New Report Unpacks the Building Blocks of High-Integrity Emission Reductions Purchase Agreements 

01 July 2025

New Report Unpacks the Building Blocks of High-Integrity Emission Reductions Purchase Agreements 

As countries seek to tap into the growing potential of carbon markets and results-based climate finance, a new World Bank report offers a behind-the-scenes look at how the BioCarbon Fund Initiative for Sustainable Forest Landscapes (ISFL) is helping partner countries negotiate and contract for high-integrity carbon crediting agreements. 

The report, Contracting Emissions Reductions from Natural Climate Solutions, distills more than a decade of experience in designing and implementing Emission Reductions Purchase Agreements (ERPAs) under the ISFL and its sister fund, the Forest Carbon Partnership Facility. It breaks down what’s needed to ensure that the resulting carbon credits are robust, credible, and equitable. 

From setting clear legal terms and establishing rigorous measurement, reporting, and verification (MRV) systems, to ensuring fair benefit-sharing with local communities, the report highlights how ERPAs can be used not just as contracts—but as tools to catalyze long-term climate action and sustainable development. 

“ERPAs are much more than financial agreements. They help lay the foundations for strong governance, transparency, and accountability—elements that are critical for building trust in jurisdictional carbon programs,” said Roy Parizat, Senior Economist at the World Bank. “Ultimately all of our ERPAs are focused on driving development benefits to rural populations, helping them build their incomes and resilience while protecting their forested environments." 

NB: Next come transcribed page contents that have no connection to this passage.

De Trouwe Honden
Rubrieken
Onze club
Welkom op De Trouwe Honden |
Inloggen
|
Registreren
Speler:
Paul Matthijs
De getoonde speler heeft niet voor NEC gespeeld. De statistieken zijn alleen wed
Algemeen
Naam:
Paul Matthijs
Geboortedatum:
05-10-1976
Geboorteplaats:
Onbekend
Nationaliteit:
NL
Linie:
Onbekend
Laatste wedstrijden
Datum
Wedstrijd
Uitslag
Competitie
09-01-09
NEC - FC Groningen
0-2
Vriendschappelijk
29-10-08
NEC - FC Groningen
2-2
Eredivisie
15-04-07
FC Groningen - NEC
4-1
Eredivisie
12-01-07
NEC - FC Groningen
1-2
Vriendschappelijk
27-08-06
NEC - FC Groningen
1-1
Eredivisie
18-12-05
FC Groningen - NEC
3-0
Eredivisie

Drawing on ISFL’s practical experience in countries like Zambia and Ethiopia, the report explains how ERPAs are tailored to local contexts while upholding shared standards of environmental and social integrity. It also highlights how ISFL programs allow countries to access carbon finance while maintaining flexibility to seek higher market prices for excess credits. 

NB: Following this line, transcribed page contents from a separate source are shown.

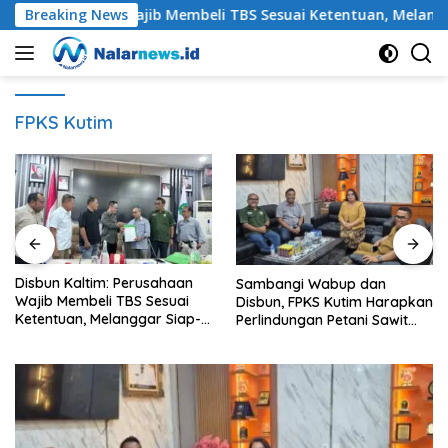
Langsung
: Perusahaan Wajib Membeli TBS Sesuai Ketentuan, Melanggar S
Breaking News
ke
konten
FPKS Kutim
un Kaltim: Perusahaan
Petan
Sambangi Wabup dan
b Membeli TBS Sesuai
Penur
Disbun, FPKS Kutim Harapkan
ntuan, Melanggar Siap-
Merok
Perlindungan Petani Sawit
Dikenai Sanksi
untuk
Swadaya
Sawit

In Zambia’s Eastern Province, for example, the government signed a landmark ERPA with the World Bank in 2024, securing up to US$30 million in payments for verified emission reductions. The program supports efforts to reduce deforestation and promote climate-smart agriculture, with revenues from credit sales flowing back to local communities through a structured Benefit Sharing Plan. 

With carbon markets evolving rapidly, this new resource aims to support governments and practitioners looking to unlock the benefits of results-based finance for nature-based solutions—while ensuring communities and ecosystems remain at the heart of the effort.